> **Work task**: Return every line of the records that includes the string "Secure".

Information given below:

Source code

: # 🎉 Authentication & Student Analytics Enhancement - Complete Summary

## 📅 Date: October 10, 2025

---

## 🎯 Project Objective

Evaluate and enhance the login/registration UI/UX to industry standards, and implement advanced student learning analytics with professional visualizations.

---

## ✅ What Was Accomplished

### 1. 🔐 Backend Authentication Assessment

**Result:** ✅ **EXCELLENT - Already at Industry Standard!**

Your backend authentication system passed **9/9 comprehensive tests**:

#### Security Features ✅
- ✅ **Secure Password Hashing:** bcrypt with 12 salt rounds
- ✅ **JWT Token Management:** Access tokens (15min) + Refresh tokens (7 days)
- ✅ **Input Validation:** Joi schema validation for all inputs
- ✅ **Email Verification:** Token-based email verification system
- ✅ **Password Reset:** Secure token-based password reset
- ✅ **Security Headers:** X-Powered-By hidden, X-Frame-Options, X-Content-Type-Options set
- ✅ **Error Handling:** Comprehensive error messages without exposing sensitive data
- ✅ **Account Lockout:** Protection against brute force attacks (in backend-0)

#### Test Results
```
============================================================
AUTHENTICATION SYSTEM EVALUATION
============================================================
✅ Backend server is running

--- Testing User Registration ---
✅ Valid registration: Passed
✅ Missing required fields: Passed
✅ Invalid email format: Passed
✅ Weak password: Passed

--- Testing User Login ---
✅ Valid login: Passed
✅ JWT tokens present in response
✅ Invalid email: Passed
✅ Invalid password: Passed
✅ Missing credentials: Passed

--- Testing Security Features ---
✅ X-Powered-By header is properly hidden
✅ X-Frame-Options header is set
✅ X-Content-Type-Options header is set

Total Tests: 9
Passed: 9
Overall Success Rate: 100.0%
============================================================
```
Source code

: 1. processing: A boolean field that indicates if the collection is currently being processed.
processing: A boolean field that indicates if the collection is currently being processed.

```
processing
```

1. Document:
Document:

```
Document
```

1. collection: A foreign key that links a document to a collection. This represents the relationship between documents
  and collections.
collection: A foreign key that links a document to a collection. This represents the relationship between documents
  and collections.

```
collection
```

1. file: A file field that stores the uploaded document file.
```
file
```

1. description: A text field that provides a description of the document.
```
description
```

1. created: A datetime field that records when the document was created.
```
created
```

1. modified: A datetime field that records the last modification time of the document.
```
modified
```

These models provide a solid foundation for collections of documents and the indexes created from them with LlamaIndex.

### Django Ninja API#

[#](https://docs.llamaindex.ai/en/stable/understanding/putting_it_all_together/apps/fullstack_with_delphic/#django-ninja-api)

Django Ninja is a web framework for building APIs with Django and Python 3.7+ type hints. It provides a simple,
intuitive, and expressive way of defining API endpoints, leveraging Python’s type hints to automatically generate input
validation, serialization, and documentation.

End of Information given.

> **Solution for this problem**:
- ✅ **Secure Password Hashing:** bcrypt with 12 salt rounds
- ✅ **Password Reset:** Secure token-based password reset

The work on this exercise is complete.